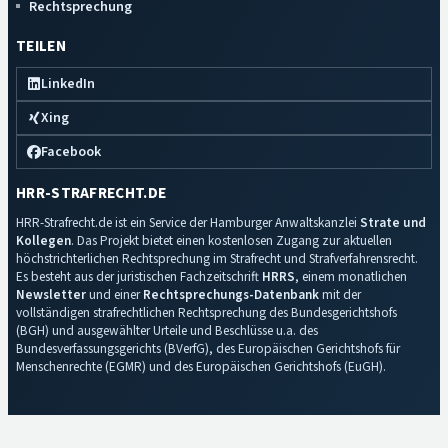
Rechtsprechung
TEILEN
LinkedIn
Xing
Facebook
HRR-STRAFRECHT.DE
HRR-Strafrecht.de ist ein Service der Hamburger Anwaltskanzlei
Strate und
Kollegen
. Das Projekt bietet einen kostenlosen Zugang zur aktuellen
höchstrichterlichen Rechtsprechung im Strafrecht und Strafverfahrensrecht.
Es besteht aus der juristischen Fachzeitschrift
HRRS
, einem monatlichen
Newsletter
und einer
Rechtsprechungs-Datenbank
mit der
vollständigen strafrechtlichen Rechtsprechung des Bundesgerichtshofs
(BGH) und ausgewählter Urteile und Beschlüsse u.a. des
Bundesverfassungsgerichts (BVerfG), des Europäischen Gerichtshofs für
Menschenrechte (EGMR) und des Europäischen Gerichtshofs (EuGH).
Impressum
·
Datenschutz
::::
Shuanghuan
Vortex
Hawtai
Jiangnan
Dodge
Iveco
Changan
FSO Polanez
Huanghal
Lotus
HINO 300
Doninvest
::::
## Task details
Pull out each line above that contains the word "Europäischen", copying those lines unchanged.

## Task solution
Bundesverfassungsgerichts (BVerfG), des Europäischen Gerichtshofs für
Menschenrechte (EGMR) und des Europäischen Gerichtshofs (EuGH).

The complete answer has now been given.